November 26

This Day in History

Music

Nov 26, 1989:

MTV Unplugged premieres

The television series MTV Unplugged, featuring stripped-down acoustical performances by a wide range of artists not usually known for such performances, makes its broadcast premiere on this day in 1989.

The premiere episode of MTV Unplugged was only lightly promoted by the network, in part because it featured a lineup whose biggest name was the English pop group Squeeze—a band whose greatest popular success was already several years behind it. The episode also featured performances by the relatively unknown singer-songwriter Syd Straw, Cars guitarist Elliot Easton and singer-songwriter Jules Shear, who went on to act as host in the first season of MTV Unplugged. Following this less-than-star-studded debut, subsequent episodes featured a smattering of moderately popular acts like 10,000 Maniacs and Michael Penn along with performers with little or no name recognition among the MTV generation, like Graham Parker and Dr. John.

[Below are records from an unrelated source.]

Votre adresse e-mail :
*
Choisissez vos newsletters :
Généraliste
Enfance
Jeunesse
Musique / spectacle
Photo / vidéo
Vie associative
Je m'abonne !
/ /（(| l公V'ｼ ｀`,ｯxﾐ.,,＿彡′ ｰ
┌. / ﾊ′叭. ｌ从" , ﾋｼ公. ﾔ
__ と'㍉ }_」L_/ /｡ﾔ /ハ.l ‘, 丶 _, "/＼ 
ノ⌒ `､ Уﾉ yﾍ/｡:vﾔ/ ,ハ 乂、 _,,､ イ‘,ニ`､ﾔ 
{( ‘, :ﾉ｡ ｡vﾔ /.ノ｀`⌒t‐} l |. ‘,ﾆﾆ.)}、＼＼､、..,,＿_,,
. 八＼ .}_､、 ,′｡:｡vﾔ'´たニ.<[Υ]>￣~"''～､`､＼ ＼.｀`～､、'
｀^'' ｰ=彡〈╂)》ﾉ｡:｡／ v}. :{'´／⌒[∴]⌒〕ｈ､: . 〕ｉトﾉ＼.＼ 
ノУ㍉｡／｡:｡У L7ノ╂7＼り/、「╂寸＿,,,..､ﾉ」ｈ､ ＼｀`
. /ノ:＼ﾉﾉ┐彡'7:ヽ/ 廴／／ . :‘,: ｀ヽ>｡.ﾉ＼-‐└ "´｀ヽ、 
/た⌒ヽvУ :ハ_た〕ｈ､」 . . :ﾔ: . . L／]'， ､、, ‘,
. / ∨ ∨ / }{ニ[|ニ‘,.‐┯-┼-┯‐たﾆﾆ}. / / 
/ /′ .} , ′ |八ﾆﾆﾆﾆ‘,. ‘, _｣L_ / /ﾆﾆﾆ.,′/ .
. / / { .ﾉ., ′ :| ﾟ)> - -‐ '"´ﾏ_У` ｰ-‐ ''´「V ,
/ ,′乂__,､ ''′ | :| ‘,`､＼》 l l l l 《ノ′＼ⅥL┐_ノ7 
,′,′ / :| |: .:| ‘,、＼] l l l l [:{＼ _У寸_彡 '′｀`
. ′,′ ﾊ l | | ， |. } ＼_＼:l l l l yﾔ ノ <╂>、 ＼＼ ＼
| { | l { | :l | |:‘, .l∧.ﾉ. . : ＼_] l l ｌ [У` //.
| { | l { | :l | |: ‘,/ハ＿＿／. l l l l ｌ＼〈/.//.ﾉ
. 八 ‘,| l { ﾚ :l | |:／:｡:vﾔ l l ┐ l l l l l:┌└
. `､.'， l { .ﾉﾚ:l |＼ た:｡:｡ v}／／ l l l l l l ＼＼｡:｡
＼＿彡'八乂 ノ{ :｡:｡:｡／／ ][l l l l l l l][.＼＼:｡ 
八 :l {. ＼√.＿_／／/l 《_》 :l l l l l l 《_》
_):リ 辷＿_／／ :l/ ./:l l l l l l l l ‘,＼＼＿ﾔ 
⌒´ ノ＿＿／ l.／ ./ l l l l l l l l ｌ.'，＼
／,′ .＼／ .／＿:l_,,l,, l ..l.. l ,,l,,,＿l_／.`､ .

Late in its first season, however MTV Unplugged began to gain popular momentum with noteworthy appearances by Sinead O'Connor and Aerosmith. It was a second-season appearance by Paul McCartney, however, that probably turned the show into the success it became when McCartney released a recording of his performance as Unplugged (The Official Bootleg)—an album that enjoyed tremendous popular success. Soon enough, MTV Unplugged became a popular stop not only for some of the biggest contemporary acts of the early 1990s, such as R.E.M. and Nirvana, but also for older artists looking to relaunch their brands with a younger audience, such as Eric Clapton, Rod Stewart and Tony Bennett. Unplugged albums released by the latter three artists each went on to sell upwards of a million copies, making the MTV Unplugged brand a saleable commodity.

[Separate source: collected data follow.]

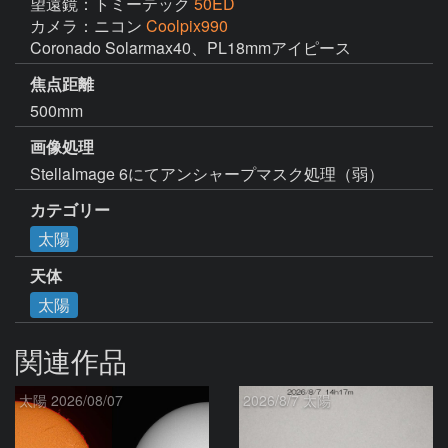
望遠鏡：トミーテック
50ED
カメラ：ニコン
Coolpix990
Coronado Solarmax40、PL18mmアイピース
焦点距離
500mm
画像処理
StellaImage 6にてアンシャープマスク処理（弱）
カテゴリー
太陽
天体
太陽
関連作品
太陽 2026/08/07
2026/8/7 太陽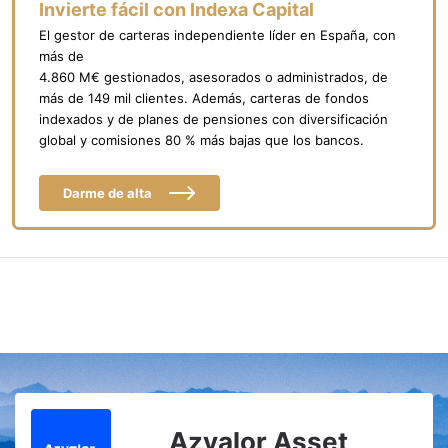
Invierte fácil con Indexa Capital
El gestor de carteras independiente líder en España, con
más de
4.860 M€ gestionados, asesorados o administrados, de
más de 149 mil clientes. Además, carteras de fondos
indexados y de planes de pensiones con diversificación
global y comisiones 80 % más bajas que los bancos.
Darme de alta
Azvalor Asset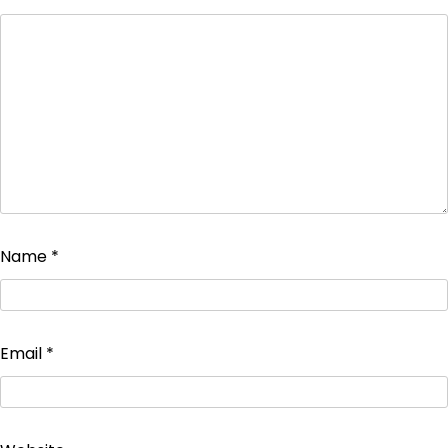
Name
*
Email
*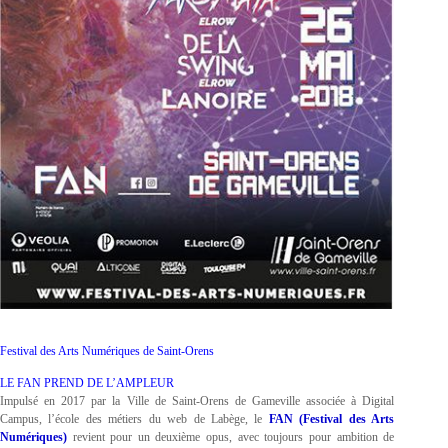
Festival des Arts Numériques de Saint-Orens
LE FAN PREND DE L’AMPLEUR
Impulsé en 2017 par la Ville de Saint-Orens de Gameville associée à Digital
Campus, l’école des métiers du web de Labège, le
FAN (Festival des Arts
Numériques)
revient pour un deuxième opus, avec toujours pour ambition de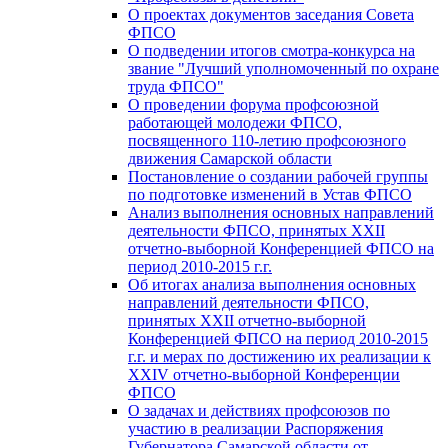
О проектах документов заседания Совета
ФПСО
О подведении итогов смотра-конкурса на
звание "Лучший уполномоченный по охране
труда ФПСО"
О проведении форума профсоюзной
работающей молодежи ФПСО,
посвященного 110-летию профсоюзного
движения Самарской области
Постановление о создании рабочей группы
по подготовке изменений в Устав ФПСО
Анализ выполнения основных направлений
деятельности ФПСО, принятых XXII
отчетно-выборной Конференцией ФПСО на
период 2010-2015 г.г.
Об итогах анализа выполнения основных
направлений деятельности ФПСО,
принятых XXII отчетно-выборной
Конференцией ФПСО на период 2010-2015
г.г. и мерах по достижению их реализации к
XXIV отчетно-выборной Конференции
ФПСО
О задачах и действиях профсоюзов по
участию в реализации Распоряжения
Губернатора Самарской области от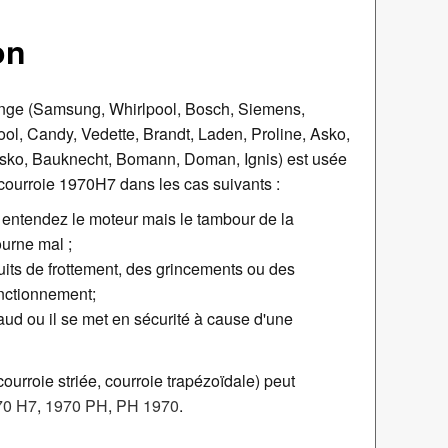
on
linge (Samsung, Whirlpool, Bosch, Siemens,
ol, Candy, Vedette, Brandt, Laden, Proline, Asko,
Asko, Bauknecht, Bomann, Doman, Ignis) est usée
 courroie 1970H7 dans les cas suivants :
 entendez le moteur mais le tambour de la
urne mal ;
ruits de frottement, des grincements ou des
onctionnement;
aud ou il se met en sécurité à cause d'une
ourroie striée, courroie trapézoïdale) peut
70 H7
,
1970 PH
,
PH 1970
.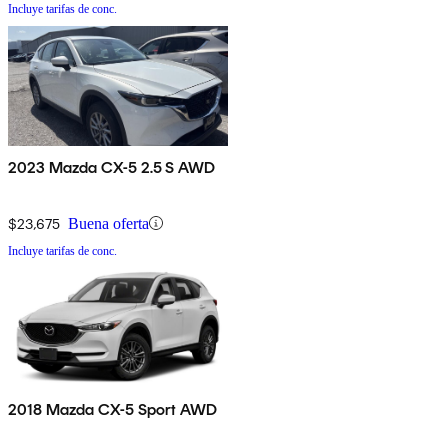
Incluye tarifas de conc.
2023 Mazda CX-5 2.5 S AWD
$23,675
Buena oferta
Incluye tarifas de conc.
2018 Mazda CX-5 Sport AWD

The program has not been without its critics. Steve Albini, for instance, who produced Nirvana's final studio album, In Utero, told Time magazine in 1995, "From an artistic standpoint, it's a total joke.... You take bands that are fundamentally electric-rock bands and put acoustic guitars in their hands and make them do a pantomime of a front-porch performance." Nevertheless, MTV Unplugged is among the most successful original programs ever produced by MTV.